══ DATA TO PROCESS
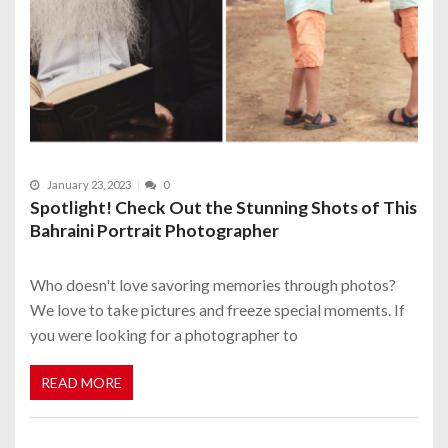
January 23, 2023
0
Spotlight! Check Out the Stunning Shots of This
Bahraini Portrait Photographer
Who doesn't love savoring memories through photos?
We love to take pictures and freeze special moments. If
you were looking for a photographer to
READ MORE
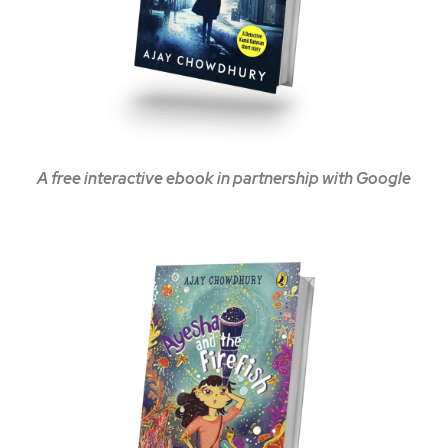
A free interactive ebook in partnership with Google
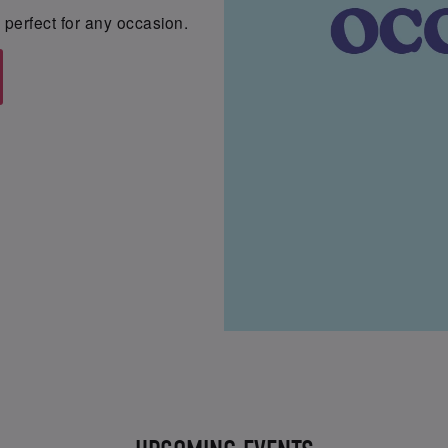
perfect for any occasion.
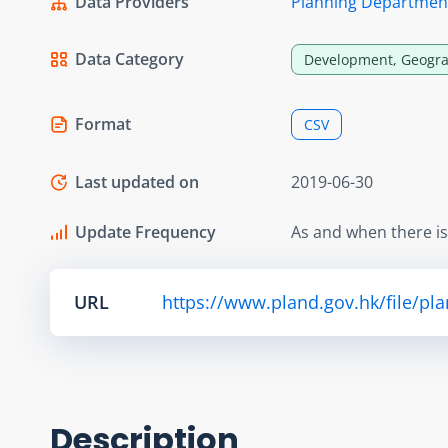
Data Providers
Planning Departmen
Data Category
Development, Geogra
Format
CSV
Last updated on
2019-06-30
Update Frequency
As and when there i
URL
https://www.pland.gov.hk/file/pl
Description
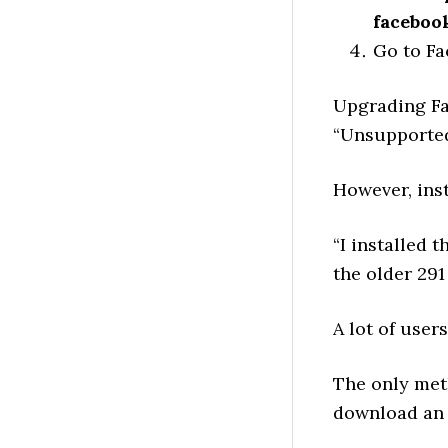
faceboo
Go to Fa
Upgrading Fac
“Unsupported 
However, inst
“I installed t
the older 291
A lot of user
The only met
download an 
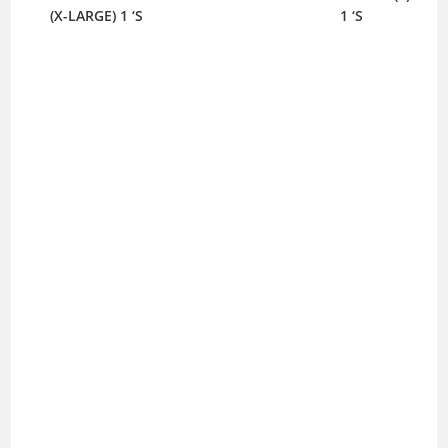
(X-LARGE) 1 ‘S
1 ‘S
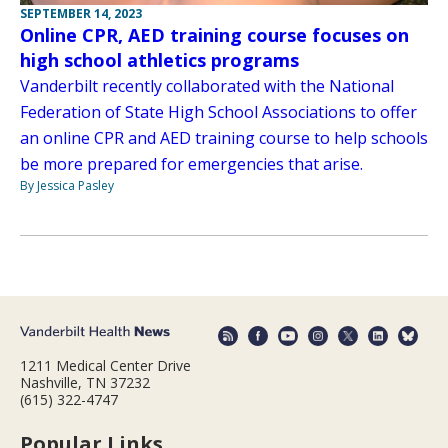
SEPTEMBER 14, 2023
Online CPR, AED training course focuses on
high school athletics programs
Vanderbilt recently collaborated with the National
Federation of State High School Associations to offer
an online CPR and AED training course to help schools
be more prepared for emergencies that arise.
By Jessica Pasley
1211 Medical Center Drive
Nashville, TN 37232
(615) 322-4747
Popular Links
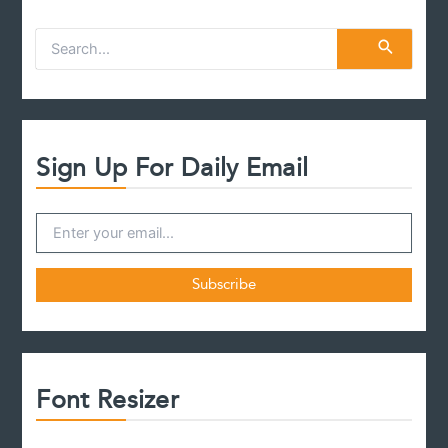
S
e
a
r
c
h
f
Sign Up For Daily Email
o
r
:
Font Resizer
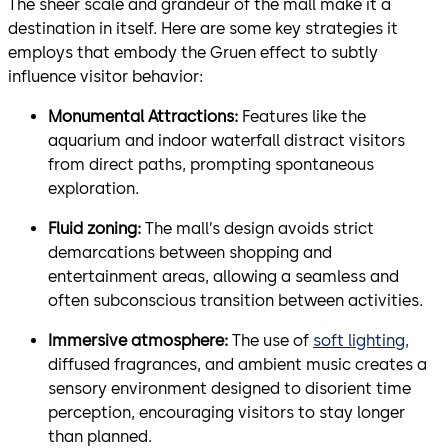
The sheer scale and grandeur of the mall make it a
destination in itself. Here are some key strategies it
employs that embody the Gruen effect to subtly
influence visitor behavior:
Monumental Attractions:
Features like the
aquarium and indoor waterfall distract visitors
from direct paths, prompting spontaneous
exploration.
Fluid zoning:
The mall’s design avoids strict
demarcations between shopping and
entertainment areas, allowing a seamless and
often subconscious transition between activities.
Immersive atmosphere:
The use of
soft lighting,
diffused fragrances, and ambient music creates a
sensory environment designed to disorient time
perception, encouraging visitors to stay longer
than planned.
════
• _WORK REQUEST_: The answer must consist of every line from the entries above that contains the string "mall".

• _SOLUTION TO THE EXERCISE_:
The sheer scale and grandeur of the mall make it a
The mall’s design avoids strict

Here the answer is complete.